I went to the Unemployed Job Hunters Meetup at the San Francicso Public Library to find out how the economy was affecting people who are unemployed.
Before the meeting, I spoke with a member named Seema. While smoking a cigarette outside the library, she told me about her job search.
In November of 2007 she quit her job as a spokesperson for the film festival because she wanted more stability. At first she wasn’t worried about finding a job. In the beginning of 2008, she was fielding phone calls from recruiters, going on interviews, and working temp jobs. But when the market crashed in October, the calls stopped. She told me she hadn’t had an interview since November.
Seema, who has a B.A in math and a masters degree in marketing, said she won’t take her next interview lightly. She planned on wearing her best suit, straightening her hair, and getting her nails done. Then rather glumly she said, “Doesn’t the brain matter anymore?”
As we walked into the library, Seema told me that the buzzword among the unemployed was networking. I asked her if being part of a meet-up ever landed her an interview. She said it hadn’t. but it gave her a chance to get out of the house and out of her own head. And thanks to the people there, she learned about resume workshops, networking parties and job fairs.
Inside the meeting room, people sat around a long oval table and shared impromptu job-hunting tips:
Throw it up the elevator chute.
How do you get someone from HR to talk to you?
Dress up like a messenger.
What’s the best way to network?
Then they took turns describing their week. They spoke about bad days. Days they couldn’t get out of bed, days when they had to let their parents pick up the tab, days they received rejection letters.

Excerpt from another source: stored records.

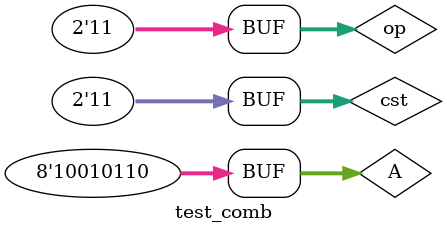
<source format=sv>
`timescale 1ns/1ps 		// time unit / compiler time precision

module test_comb ();

	// Set up variables 
	logic [7:0] A;

	// Wires to retrieve information 
	logic [7:0] OUT;
	logic [1:0] cst;
	logic [1:0] op;
	logic MyStatus;

	// module under test 
	Comb c1 (
		.MyInput(A),
		.MyConstantSelect(cst),
		.MyOperation(op),
		.MyStatus(MyStatus),
		.MyOutput(OUT));

	initial 
	begin
		A = 8'd250; 
		cst = 2'd0;
		op = 2'd0;
		
		# 5 // wait after 5 delay time 
		
		cst = 2'd1;
		
		# 5 // wait after 5 delay time 
		
		cst = 2'd2;
		
		# 5 // wait after 5 delay time 
		
		cst = 2'd3;
		
		# 5 // wait after 5 delay time 
		 
		cst = 2'd0;
		op = 2'd1;
		
		# 5 // wait after 5 delay time 
		
		cst = 2'd1;
		
		# 5 // wait after 5 delay time 
		
		cst = 2'd2;
		
		# 5 // wait after 5 delay time 
		
		cst = 2'd3;


		# 5 // wait after 5 delay time 

		A = 8'd5; 
		cst = 2'd0;
		op = 2'd0;
		
		# 5 // wait after 5 delay time 
		
		cst = 2'd1;
		
		# 5 // wait after 5 delay time 
		
		cst = 2'd2;
		
		# 5 // wait after 5 delay time 
		
		cst = 2'd3;
		
		# 5 // wait after 5 delay time 
		 
		cst = 2'd0;
		op = 2'd1;
		
		# 5 // wait after 5 delay time 
		
		cst = 2'd1;
		
		# 5 // wait after 5 delay time 
		
		cst = 2'd2;
		
		# 5 // wait after 5 delay time 
		
		cst = 2'd3;


		# 5 // wait after 5 delay time 

		A = 8'd150; 
		cst = 2'd0;
		op = 2'd0;
		
		# 5 // wait after 5 delay time 
		
		cst = 2'd1;
		
		# 5 // wait after 5 delay time 
		
		cst = 2'd2;
		
		# 5 // wait after 5 delay time 
		
		cst = 2'd3;
		
		# 5 // wait after 5 delay time 
		 
		cst = 2'd0;
		op = 2'd1;
		
		# 5 // wait after 5 delay time 
		
		cst = 2'd1;
		
		# 5 // wait after 5 delay time 
		
		cst = 2'd2;
		
		# 5 // wait after 5 delay time 
		
		cst = 2'd3;
		
		#5
		
		cst = 2'd0;
		op = 2'd2;
		
		A = 8'd0;
		
		# 5 // wait after 5 delay time 
		
		cst = 2'd1;
		A = 8'd150;
		
		# 5 // wait after 5 delay time 
		
		cst = 2'd2;
		
		# 5 // wait after 5 delay time 
		
		cst = 2'd3;
		
		# 5 
		
		cst = 2'd0;
		op = 2'd3;
		
		# 5 // wait after 5 delay time 
		
		cst = 2'd1;
		
		# 5 // wait after 5 delay time 
		
		cst = 2'd2;
		
		# 5 // wait after 5 delay time 
		
		cst = 2'd3;
		
	end
endmodule 


</source>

There were of course good news. One woman met a friend of her dad’s at a car garage and he encouraged her to apply for a job at his company. A man who used to work in the stock exchange, said he was starting a video business. He wanted to record people’s life stories. His first customer was almost a 100 years old. One woman complained she’d gotten more dates than interviews. She did not get any sympathy. Many found hope in Obama's stimulus plan because it would extend unemployment benefits for 33 weeks.

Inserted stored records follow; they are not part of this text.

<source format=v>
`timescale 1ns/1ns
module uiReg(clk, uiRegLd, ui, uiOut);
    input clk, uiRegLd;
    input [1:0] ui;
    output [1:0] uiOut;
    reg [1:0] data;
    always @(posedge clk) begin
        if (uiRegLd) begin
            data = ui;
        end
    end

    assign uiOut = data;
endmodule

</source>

A lot of the conversations went like this. “I want to get into so and so field.” And then someone would say, hey my aunt Patty does that, and then they would exchange business cards. It was really a communal atmosphere.
This group consisted mostly of skilled workers: programmers, a paralegal, a biology writer, a lawyer, and a project manager. And these professionals were saying that the market is so bad they couldn’t even land an interview. The project manager said that a year ago, in one month she’d received four job offers, but since November no one had called her. I asked the group when they thought the job search would get easier. They speculated that it wouldn’t until 2010 maybe Two thousand eleven.
Another thing that came up, was that temp jobs had dried up. For example, at one point, a woman named Wendy announced that the US Census was trying fill a few temporary positions. This turned out to be old news. Out of the fourteen people there, four or five had already applied.
At the end of the meeting, as everyone was putting on their jackets, Judy, the organizer, told me that some people were setting up job hunting groups make a buck off the unemployed. They would use the groups as an opportunity to promote their book or coaching program. She even got a call from a company that wanted to sponsor the group in exchange for everyone’s information. Judy said she refused because she thought that would radically change the tone of the meet-up.
We said our goodbyes, and I left the library humbled by the realization that being unemployed is really hard work.
1 comment:
My experience working with the job search meetups in Chicago was similar. Collegial atmosphere, everyone truly trying to help each other, but a core pessimism that the market will be tough for a while.